--- WHAT THE TASK ASKS ---
Give only the number of lines in these records that include "linejoin".

(Stored items from a collection)
--- START ---

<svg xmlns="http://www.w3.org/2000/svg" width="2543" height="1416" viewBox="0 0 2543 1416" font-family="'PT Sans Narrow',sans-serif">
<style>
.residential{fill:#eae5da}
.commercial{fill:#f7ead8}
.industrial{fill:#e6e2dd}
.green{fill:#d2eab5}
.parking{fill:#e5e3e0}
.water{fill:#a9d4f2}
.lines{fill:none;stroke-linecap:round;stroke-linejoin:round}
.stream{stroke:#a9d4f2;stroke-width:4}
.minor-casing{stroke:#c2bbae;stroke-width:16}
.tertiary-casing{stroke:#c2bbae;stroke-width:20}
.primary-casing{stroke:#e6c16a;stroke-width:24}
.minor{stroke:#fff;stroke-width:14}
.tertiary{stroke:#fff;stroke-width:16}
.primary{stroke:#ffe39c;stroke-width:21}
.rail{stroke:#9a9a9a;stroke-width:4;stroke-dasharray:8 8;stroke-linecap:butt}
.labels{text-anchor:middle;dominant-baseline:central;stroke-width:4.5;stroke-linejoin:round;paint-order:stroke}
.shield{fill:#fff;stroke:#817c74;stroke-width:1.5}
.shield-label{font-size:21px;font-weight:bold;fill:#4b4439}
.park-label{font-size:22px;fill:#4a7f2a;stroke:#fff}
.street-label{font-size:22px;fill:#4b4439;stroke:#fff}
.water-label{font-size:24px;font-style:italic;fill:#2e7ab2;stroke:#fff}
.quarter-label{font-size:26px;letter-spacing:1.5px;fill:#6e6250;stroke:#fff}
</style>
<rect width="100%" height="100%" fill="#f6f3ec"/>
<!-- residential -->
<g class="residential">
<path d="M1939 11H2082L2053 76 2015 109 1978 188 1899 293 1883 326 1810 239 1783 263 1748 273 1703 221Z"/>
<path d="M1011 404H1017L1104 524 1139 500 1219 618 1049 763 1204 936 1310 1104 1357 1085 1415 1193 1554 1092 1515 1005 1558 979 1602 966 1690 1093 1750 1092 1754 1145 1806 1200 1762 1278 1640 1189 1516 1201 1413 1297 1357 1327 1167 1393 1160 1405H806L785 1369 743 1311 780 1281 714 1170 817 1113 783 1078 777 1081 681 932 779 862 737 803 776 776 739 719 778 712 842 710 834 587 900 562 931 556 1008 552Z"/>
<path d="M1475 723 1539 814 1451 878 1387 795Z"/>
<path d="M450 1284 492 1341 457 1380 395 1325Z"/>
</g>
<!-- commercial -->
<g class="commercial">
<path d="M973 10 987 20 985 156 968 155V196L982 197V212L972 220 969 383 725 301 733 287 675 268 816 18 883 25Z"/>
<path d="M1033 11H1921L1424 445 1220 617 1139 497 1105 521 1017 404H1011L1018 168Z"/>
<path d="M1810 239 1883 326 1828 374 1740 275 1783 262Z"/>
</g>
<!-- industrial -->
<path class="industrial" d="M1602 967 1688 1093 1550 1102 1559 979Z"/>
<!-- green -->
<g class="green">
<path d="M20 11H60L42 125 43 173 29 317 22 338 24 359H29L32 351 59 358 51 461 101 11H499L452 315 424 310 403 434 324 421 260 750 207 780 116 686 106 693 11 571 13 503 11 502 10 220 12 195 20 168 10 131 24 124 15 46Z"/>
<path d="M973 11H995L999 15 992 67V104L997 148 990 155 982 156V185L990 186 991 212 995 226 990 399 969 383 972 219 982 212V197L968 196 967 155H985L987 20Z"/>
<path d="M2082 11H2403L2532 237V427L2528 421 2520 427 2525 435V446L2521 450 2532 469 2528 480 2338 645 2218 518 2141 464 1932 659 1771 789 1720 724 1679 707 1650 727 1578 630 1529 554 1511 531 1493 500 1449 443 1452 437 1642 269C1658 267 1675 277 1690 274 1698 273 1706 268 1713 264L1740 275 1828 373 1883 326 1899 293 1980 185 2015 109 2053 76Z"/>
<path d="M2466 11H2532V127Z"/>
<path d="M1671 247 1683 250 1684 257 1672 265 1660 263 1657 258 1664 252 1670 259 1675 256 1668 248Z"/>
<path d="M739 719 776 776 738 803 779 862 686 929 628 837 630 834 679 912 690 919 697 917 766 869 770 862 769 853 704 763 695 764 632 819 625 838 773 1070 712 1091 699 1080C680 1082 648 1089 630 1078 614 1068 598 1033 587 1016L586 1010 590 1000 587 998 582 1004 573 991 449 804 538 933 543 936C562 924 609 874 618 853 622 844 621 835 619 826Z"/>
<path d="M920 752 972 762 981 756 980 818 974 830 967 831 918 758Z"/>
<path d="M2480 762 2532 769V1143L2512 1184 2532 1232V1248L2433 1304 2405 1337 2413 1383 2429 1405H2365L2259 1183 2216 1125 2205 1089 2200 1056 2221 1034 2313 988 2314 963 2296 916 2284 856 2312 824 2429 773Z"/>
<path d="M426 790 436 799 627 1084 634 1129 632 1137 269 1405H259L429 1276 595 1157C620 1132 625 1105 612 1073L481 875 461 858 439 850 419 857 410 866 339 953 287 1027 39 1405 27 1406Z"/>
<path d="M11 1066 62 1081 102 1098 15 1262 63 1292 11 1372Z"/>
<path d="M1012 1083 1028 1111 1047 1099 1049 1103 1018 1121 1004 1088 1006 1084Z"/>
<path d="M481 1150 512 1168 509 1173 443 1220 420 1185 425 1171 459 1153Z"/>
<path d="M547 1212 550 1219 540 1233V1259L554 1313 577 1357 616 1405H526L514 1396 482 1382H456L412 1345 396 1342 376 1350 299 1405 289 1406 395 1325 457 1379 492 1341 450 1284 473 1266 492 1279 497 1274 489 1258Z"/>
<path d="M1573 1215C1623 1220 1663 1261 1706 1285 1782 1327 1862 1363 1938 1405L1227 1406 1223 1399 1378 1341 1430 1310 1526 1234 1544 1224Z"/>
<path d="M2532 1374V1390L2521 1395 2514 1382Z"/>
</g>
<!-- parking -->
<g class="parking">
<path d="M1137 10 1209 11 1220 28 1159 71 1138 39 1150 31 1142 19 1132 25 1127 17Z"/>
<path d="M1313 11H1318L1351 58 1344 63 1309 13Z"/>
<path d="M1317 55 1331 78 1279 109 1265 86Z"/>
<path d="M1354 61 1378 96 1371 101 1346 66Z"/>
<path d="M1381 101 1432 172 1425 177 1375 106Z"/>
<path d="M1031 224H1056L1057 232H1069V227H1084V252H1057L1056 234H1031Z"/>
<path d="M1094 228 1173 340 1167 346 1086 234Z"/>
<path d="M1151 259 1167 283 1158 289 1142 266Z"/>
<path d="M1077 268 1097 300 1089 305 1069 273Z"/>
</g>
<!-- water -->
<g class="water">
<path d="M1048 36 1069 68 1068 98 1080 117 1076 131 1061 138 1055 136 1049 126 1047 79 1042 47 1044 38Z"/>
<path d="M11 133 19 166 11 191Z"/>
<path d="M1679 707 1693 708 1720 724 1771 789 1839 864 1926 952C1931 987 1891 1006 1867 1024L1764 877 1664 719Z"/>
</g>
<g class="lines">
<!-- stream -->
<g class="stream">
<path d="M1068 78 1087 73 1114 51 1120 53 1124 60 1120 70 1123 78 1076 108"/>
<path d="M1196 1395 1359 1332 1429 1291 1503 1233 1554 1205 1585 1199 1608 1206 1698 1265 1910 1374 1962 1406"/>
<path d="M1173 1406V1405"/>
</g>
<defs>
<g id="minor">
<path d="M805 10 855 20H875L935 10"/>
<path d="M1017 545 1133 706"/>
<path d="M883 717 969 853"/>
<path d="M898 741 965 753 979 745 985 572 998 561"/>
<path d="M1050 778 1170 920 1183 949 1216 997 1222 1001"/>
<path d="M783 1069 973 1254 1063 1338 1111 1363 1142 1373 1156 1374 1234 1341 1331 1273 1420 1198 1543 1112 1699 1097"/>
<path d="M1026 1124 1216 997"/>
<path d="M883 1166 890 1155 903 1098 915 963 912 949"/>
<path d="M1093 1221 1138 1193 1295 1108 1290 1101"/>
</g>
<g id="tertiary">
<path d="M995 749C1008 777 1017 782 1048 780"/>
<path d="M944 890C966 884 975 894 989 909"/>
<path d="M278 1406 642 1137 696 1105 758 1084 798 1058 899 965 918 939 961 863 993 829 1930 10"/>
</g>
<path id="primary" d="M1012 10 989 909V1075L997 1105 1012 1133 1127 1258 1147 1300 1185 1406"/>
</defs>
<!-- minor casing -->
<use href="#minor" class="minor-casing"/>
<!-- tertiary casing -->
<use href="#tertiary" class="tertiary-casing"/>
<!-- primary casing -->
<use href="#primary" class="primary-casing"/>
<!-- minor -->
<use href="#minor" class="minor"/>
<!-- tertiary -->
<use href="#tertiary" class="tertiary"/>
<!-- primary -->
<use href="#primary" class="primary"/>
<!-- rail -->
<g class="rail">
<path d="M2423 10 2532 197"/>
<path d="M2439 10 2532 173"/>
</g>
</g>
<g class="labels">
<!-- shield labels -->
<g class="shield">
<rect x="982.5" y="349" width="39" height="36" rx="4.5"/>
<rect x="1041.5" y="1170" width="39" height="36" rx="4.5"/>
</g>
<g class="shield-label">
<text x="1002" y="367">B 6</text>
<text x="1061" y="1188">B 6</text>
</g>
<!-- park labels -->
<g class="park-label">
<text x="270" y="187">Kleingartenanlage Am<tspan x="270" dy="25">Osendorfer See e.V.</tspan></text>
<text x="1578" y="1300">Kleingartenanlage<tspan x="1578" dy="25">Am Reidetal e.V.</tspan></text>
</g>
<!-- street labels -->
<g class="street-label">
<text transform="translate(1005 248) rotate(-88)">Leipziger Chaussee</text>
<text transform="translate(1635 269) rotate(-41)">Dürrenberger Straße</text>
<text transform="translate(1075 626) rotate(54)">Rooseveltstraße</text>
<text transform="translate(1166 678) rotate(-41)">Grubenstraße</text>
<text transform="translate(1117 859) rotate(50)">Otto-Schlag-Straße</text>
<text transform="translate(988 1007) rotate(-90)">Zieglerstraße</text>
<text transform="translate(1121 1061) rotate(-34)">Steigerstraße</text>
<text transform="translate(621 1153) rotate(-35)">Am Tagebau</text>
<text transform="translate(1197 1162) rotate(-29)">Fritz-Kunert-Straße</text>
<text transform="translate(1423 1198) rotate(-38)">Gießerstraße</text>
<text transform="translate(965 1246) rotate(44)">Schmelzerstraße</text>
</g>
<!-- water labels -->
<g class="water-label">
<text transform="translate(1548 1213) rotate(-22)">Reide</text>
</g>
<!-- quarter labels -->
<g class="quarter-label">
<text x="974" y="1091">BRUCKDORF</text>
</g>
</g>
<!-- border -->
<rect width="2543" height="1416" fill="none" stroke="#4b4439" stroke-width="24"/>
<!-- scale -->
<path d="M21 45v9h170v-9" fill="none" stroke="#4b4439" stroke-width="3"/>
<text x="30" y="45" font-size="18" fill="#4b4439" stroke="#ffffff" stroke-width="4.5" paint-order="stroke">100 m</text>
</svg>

--- END ---

--- ANSWER SPACE ---
2